EU: Was ein möglicher Beitritt der Ukraine für die heimische Landwirtschaft bedeuten kann

Landwirtschaft - Bildquelle: Pixabay / PublicDomainPictures; Pixabay LicenseLandwirtschaft - Bildquelle: Pixabay / PublicDomainPictures; Pixabay License

Landwirtschaft – Bildquelle: Pixabay / PublicDomainPictures; Pixabay License

Die Europäische Union bereitet sich darauf vor, der Ukraine grünes Licht zu geben, um noch vor Ende des Jahres formelle Gespräche über den Beitritt zu dem 27 Länder umfassenden Block aufzunehmen, wobei eine formelle Ankündigung im Dezember erwartet wird. Die EU hat Kiew im Juni den Status eines Beitrittskandidaten zuerkannt, und die Kommission wird einen „Fortschrittsbericht“ darüber vorlegen, inwieweit die Ukraine und andere Beitrittskandidaten die Beitrittsbedingungen der Union erfüllen.

Der mögliche Beitritt der Ukraine hat jedoch bei den deutschen Landwirten die Sorge geweckt, dass dieser Schritt die landwirtschaftlichen Familienbetriebe in ganz Europa zerstören könnte. Der Deutsche Bauernverband (DBV) warnte die Entscheidungsträger vor dem Versuch, die Gemeinsame Agrarpolitik (GAP) der EU in ihrer jetzigen Form im Hinblick auf den Beitritt auszulegen. DBV-Präsident Joachim Rukwied sagte, dass ein Beitritt der Ukraine als landwirtschaftliche Großmacht unter den derzeitigen Bedingungen das Modell der bäuerlichen Familienbetriebe auf dem Kontinent zerstören und zu einer Überschwemmung der europäischen Märkte mit Billigprodukten führen würde. Dies würde dazu führen, dass die EU 30 Prozent der weltweiten Getreideexporte kontrollieren würde, aber es könnte für die europäischen Landwirte eine Katastrophe bedeuten.

„Der Beitritt würde zum Untergang der bäuerlichen Familienbetriebe in Europa führen (Accession would lead to the demise of family farming in Europe)“, sagte er auf einer Pressekonferenz zur Zukunft der EU-GAP am 15. November. „Dies muss bei allen politischen Diskussionen im Hinterkopf bleiben. (This must remain in the background of all political discussions.)“ Rukwied verwies auch auf den großen Agrarsektor der Ukraine und die Tatsache, dass der durchschnittliche landwirtschaftliche Betrieb in diesem Land um ein Vielfaches größer ist als in der EU. Der Schritt würde den 386-Milliarden-Euro-Kuchen verkleinern und der Ukraine, in der die durchschnittliche landwirtschaftliche Fläche 1.000 Hektar beträgt, im Vergleich zu nur 16 Hektar in der Europäischen Union, einen beträchtlichen Betrag zukommen lassen. Als neuer Mitgliedstaat würde Kiew mehr aus dem Gemeinschaftshaushalt nehmen, als es für lange Zeit wieder einzahlen könnte. Der Beitritt würde zu einer drastischen Kürzung der Mittel für andere Mitgliedstaaten führen.

Die landwirtschaftlichen Großmächte des Kontinents, Frankreich und Polen, hätten keine Chance, dieses „Spiel nach den geänderten Regeln“ zu gewinnen, aber auf mittlere und kleinere Erzeuger wie Bulgarien und Ungarn würden noch schlimmere Zeiten zukommen. Rukwied fügte hinzu, dass eine gemeinsame Agrarpolitik, die die Ukraine einbezieht, daher nicht praktikabel sei, es sei denn, sie ginge auf Kosten der derzeitigen EU-Mitgliedstaaten.

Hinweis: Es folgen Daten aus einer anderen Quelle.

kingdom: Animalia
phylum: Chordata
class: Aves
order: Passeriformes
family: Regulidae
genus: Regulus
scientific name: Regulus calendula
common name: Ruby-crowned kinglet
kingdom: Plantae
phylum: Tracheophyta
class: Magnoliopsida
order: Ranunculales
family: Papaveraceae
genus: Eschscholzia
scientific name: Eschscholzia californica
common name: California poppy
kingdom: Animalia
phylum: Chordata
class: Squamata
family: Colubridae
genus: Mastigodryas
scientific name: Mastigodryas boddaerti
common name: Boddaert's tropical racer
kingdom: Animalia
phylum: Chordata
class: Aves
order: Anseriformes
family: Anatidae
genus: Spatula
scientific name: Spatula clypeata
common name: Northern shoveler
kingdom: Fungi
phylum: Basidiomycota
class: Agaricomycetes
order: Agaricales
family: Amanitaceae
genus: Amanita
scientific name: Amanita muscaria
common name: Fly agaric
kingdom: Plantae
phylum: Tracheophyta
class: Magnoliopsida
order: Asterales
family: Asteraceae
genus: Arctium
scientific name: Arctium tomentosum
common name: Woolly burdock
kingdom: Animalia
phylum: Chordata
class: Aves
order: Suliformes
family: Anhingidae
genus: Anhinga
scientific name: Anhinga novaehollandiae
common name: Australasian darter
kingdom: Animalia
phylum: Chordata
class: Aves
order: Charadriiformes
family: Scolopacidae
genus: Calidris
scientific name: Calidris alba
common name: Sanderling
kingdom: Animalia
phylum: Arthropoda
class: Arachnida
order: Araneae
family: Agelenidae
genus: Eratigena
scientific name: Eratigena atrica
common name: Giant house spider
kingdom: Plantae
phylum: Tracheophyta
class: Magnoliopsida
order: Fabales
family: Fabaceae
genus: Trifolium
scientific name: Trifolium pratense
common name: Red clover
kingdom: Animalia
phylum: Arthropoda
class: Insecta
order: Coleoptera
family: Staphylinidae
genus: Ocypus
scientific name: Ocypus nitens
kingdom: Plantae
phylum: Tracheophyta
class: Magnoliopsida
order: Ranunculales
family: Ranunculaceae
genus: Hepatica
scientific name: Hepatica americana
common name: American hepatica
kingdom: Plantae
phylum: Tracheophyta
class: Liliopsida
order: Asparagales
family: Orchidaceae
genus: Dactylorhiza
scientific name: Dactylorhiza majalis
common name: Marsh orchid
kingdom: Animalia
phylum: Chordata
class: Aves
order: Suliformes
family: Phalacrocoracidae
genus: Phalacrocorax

Der DBV-Präsident warnte auch davor, dass die Ukraine ein Land sei, „dessen Landwirtschaft weit unter unseren Standards produziert, z.B. beim Einsatz von Pestiziden (whose agriculture produces well below our standards, for example, in the use of pesticides)“ und daher in einem unfairen Wettbewerb mit den landwirtschaftlichen Betrieben in anderen Ländern des Kontinents stehe. Er zeigte sich auch verärgert darüber, dass das Jahr 2030 als mögliches Datum für den Beitritt des Landes genannt wurde, da dies den nächsten Finanzierungszyklus für die GAP, der 2028 beginnt und bis 2034 läuft und sich auf die derzeitige Europäische Union und nicht auf eine erweiterte Union stützt, völlig zunichte machen würde.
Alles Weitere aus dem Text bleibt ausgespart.